Danglars followed Edmond and Mercédès with his eyes until the two lovers disappeared behind one of the angles of Fort Saint Nicolas; then, turning round, he perceived Fernand, who had fallen, pale and trembling, into his chair, while Caderousse stammered out the words of a drinking-song.

“Well, my dear sir,” said Danglars to Fernand, “here is a marriage which does not appear to make everybody happy.”
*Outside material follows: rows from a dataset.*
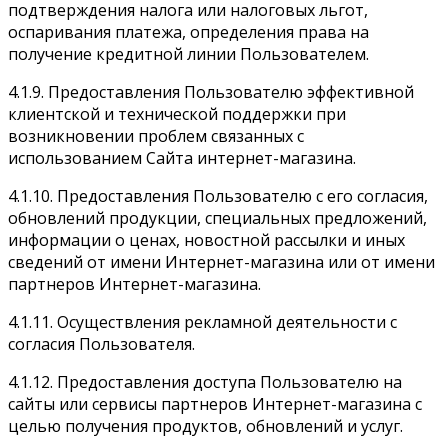
подтверждения налога или налоговых льгот,
оспаривания платежа, определения права на
получение кредитной линии Пользователем.
4.1.9. Предоставления Пользователю эффективной
клиентской и технической поддержки при
возникновении проблем связанных с
использованием Сайта интернет-магазина.
4.1.10. Предоставления Пользователю с его согласия,
обновлений продукции, специальных предложений,
информации о ценах, новостной рассылки и иных
сведений от имени Интернет-магазина или от имени
партнеров Интернет-магазина.
4.1.11. Осуществления рекламной деятельности с
согласия Пользователя.
4.1.12. Предоставления доступа Пользователю на
сайты или сервисы партнеров Интернет-магазина с
целью получения продуктов, обновлений и услуг.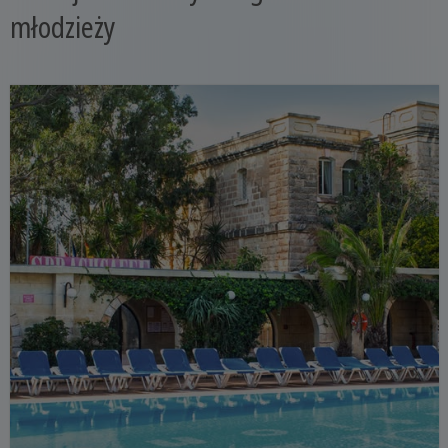
młodzieży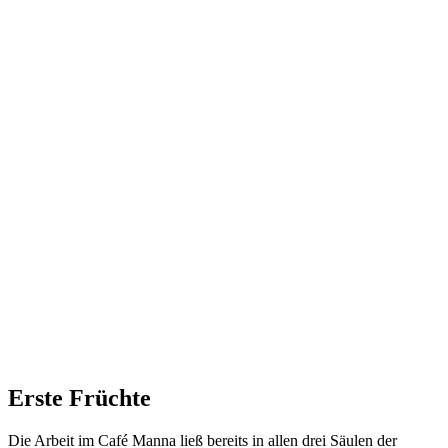
Erste Früchte
Die Arbeit im Café Manna ließ bereits in allen drei Säulen der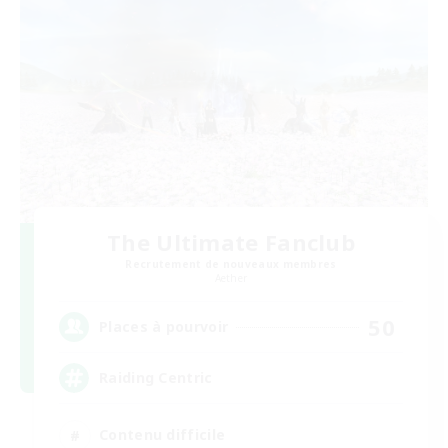
The Ultimate Fanclub
Recrutement de nouveaux membres
Aether
50
Places à pourvoir
Raiding Centric
Contenu difficile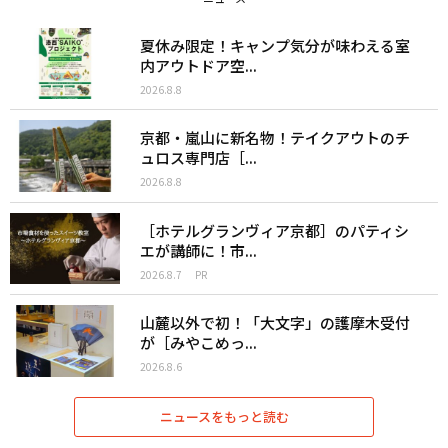
夏休み限定！キャンプ気分が味わえる室
内アウトドア空...
2026.8.8
京都・嵐山に新名物！テイクアウトのチ
ュロス専門店［...
2026.8.8
［ホテルグランヴィア京都］のパティシ
エが講師に！市...
2026.8.7
PR
山麓以外で初！「大文字」の護摩木受付
が［みやこめっ...
2026.8.6
ニュースをもっと読む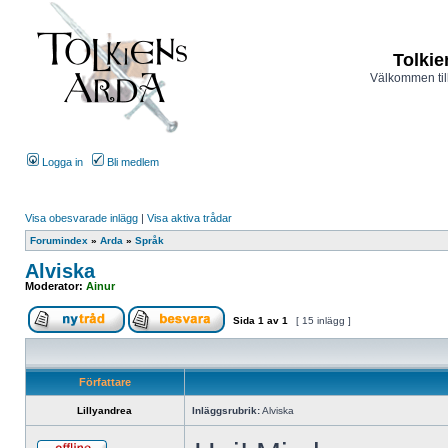
Tolkie
Välkommen til
Logga in
Bli medlem
Visa obesvarade inlägg
|
Visa aktiva trådar
Forumindex
»
Arda
»
Språk
Alviska
Moderator:
Ainur
Sida
1
av
1
[ 15 inlägg ]
Författare
Lillyandrea
Inläggsrubrik:
Alviska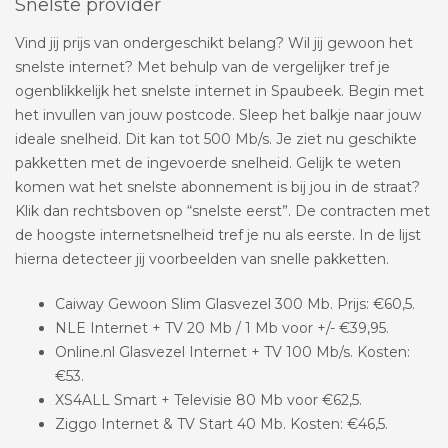
Snelste provider
Vind jij prijs van ondergeschikt belang? Wil jij gewoon het
snelste internet? Met behulp van de vergelijker tref je
ogenblikkelijk het snelste internet in Spaubeek. Begin met
het invullen van jouw postcode. Sleep het balkje naar jouw
ideale snelheid. Dit kan tot 500 Mb/s. Je ziet nu geschikte
pakketten met de ingevoerde snelheid. Gelijk te weten
komen wat het snelste abonnement is bij jou in de straat?
Klik dan rechtsboven op “snelste eerst”. De contracten met
de hoogste internetsnelheid tref je nu als eerste. In de lijst
hierna detecteer jij voorbeelden van snelle pakketten.
Caiway Gewoon Slim Glasvezel 300 Mb. Prijs: €60,5.
NLE Internet + TV 20 Mb / 1 Mb voor +/- €39,95.
Online.nl Glasvezel Internet + TV 100 Mb/s. Kosten:
€53.
XS4ALL Smart + Televisie 80 Mb voor €62,5.
Ziggo Internet & TV Start 40 Mb. Kosten: €46,5.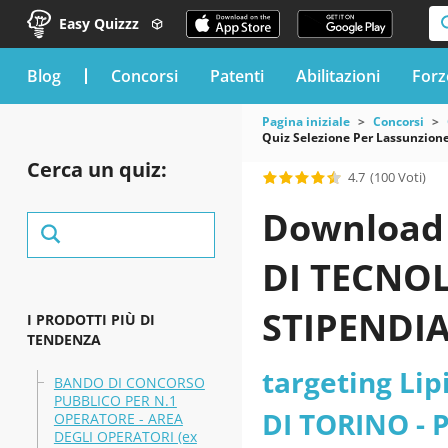
Easy Quizzz
blog
Concorsi
Patenti
Abilitazioni
Forz
Pagina iniziale
Concorsi
Quiz Selezione Per Lassunzione
Cerca un quiz:
4.7
(100 Voti)
Download 
DI TECNO
STIPENDIA
I PRODOTTI PIÙ DI
TENDENZA
ECONOMIC
targeting Li
BANDO DI CONCORSO
PUBBLICO PER N.1
DETERMIN
DI TORINO - P
OPERATORE - AREA
DEGLI OPERATORI (ex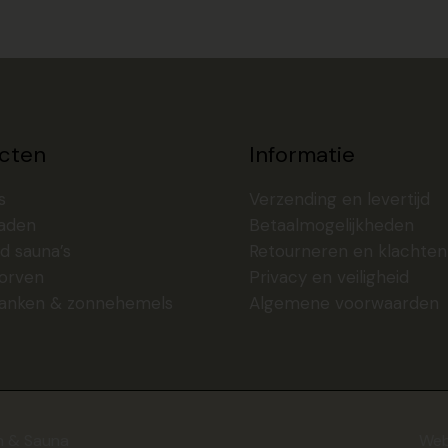
cten
Informatie
s
Verzending en levertijd
aden
Betaalmogelijkheden
d sauna’s
Retourneren en klachten
orven
Privacy en veiligheid
anken & zonnehemels
Algemene voorwaarden
n & Sauna
Web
“It drives me to despair,” said Fernand.

“Do you, then, love Mercédès?”

“I adore her!”

“For long?”

“As long as I have known her—always.”

“And you sit there, tearing your hair, instead of seeking to remedy your condition; I did not think that was the way of your people.”

“What would you have me do?” said Fernand.

“How do I know? Is it my affair? I am not in love with Mademoiselle Mercédès; but for you—in the words of the gospel, seek, and you shall find.”

“I have found already.”

“What?”

“I would stab the man, but the woman told me that if any misfortune happened to her betrothed, she would kill herself.”

“Pooh! Women say those things, but never do them.”

“You do not know Mercédès; what she threatens she will do.”

“Idiot!” muttered Danglars; “whether she kill herself or not, what matter, provided Dantès is not captain?”

“Before Mercédès should die,” replied Fernand, with the accents of unshaken resolution, “I would die myself!”

“That’s what I call love!” said Caderousse with a voice more tipsy than ever. “That’s love, or I don’t know what love is.”

“Come,” said Danglars, “you appear to me a good sort of fellow, and hang me, I should like to help you, but——”

“Yes,” said Caderousse, “but how?”

“My dear fellow,” replied Danglars, “you are three parts drunk; finish the bottle, and you will be completely so. Drink then, and do not meddle with what we are discussing, for that requires all one’s wit and cool judgment.”

“I—drunk!” said Caderousse; “well that’s a good one! I could drink four more such bottles; they are no bigger than cologne flasks. Père Pamphile, more wine!”

And Caderousse rattled his glass upon the table.

“You were saying, sir——” said Fernand, awaiting with great anxiety the end of this interrupted remark.

“What was I saying? I forget. This drunken Caderousse has made me lose the thread of my sentence.”

“Drunk, if you like; so much the worse for those who fear wine, for it is because they have bad thoughts which they are afraid the liquor will extract from their hearts;” and Caderousse began to sing the two last lines of a song very popular at the time:

‘Tous les méchants sont buveurs d’eau;

C’est bien prouvé par le déluge.’1

“You said, sir, you would like to help me, but——”

“Yes; but I added, to help you it would be sufficient that Dantès did not marry her you love; and the marriage may easily be thwarted, methinks, and yet Dantès need not die.”

“Death alone can separate them,” remarked Fernand.

“You talk like a noodle, my friend,” said Caderousse; “and here is Danglars, who is a wide-awake, clever, deep fellow, who will prove to you that you are wrong. Prove it, Danglars. I have answered for you. Say there is no need why Dantès should die; it would, indeed, be a pity he should. Dantès is a good fellow; I like Dantès. Dantès, your health.”

Fernand rose impatiently. “Let him run on,” said Danglars, restraining the young man; “drunk as he is, he is not much out in what he says. Absence severs as well as death, and if the walls of a prison were between Edmond and Mercédès they would be as effectually separated as if he lay under a tombstone.”